EXERCISE TEXT
%%
The first dose...

I had given up on my previous endocrinologist, with good riddance. Two of the three visits I made to her office I left feeling pretty bad about myself, and I was already pretty low. Anyone that has been tracking my blogs know that I was pretty near to giving up on life.

So, following the advice of my gender therapist, I went with another doc. This one has a excellent reputation for being extremely up beat. So I scheduled an appointment, and made it day before yesterday. He is every bit the sweetheart my friends said he was, I think he understands the real misery a lot of us are going through. He treats MtF like girls, it is very effective, even charming.

I had stayed up for long hours due to the therapist and doc, so I held up a day until I could get the dosages sorted, and bought a AM/PM pill dispenser. The only thing I seem to be willing to do different that a lot of other t-girls is patience. I want to do this right the first time.

I'm still in full male mode, though I have tried dressing en fem. This is slowly changing, and I am still struggling to loosing the weight. I was down to 185 pounds (from 240), but with the cold weather (Jenn C mentioned it in her blog) has kept me from long walks, so I have gained a few pounds. It is odd, I used to be pretty cold weather resistant, but with weight loss I have become a real wimp. I am always freezing.
%%
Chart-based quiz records
%%
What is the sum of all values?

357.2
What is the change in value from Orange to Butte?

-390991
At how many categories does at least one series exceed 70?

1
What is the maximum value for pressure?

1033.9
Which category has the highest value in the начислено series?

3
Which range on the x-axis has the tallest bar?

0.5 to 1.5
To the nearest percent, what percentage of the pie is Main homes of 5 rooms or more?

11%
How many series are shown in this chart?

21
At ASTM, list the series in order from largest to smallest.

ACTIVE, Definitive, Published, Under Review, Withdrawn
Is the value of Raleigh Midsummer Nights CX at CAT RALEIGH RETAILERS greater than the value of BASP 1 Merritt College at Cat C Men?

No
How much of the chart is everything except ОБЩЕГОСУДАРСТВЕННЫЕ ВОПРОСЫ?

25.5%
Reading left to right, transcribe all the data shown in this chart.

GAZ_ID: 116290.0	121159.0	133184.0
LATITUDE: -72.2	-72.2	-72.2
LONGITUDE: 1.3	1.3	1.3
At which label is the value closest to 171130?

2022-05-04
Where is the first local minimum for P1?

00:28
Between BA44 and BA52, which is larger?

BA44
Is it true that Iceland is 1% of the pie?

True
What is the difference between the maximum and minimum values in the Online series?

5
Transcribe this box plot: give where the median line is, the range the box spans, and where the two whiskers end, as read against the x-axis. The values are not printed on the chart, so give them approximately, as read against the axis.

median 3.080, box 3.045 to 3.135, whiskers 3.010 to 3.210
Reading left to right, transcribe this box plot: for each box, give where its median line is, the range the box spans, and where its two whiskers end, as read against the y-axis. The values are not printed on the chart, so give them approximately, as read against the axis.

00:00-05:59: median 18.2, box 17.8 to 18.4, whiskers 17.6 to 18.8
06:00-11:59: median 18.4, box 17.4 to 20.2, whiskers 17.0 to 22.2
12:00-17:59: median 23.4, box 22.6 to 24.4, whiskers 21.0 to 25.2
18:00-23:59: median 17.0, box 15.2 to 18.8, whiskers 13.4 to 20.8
%%
WORK REQUEST 1
List every number the blog post states, whether in digits or in words, leaving out ordinal words such as "first."
WORK REQUEST 2
Write out the part of the blog post that begins at the words "So, following the" and stops after "the first time.".

YOUR RESPONSE 1
Two
three
185
240

YOUR RESPONSE 2
So, following the advice of my gender therapist, I went with another doc. This one has a excellent reputation for being extremely up beat. So I scheduled an appointment, and made it day before yesterday. He is every bit the sweetheart my friends said he was, I think he understands the real misery a lot of us are going through. He treats MtF like girls, it is very effective, even charming.

I had stayed up for long hours due to the therapist and doc, so I held up a day until I could get the dosages sorted, and bought a AM/PM pill dispenser. The only thing I seem to be willing to do different that a lot of other t-girls is patience. I want to do this right the first time.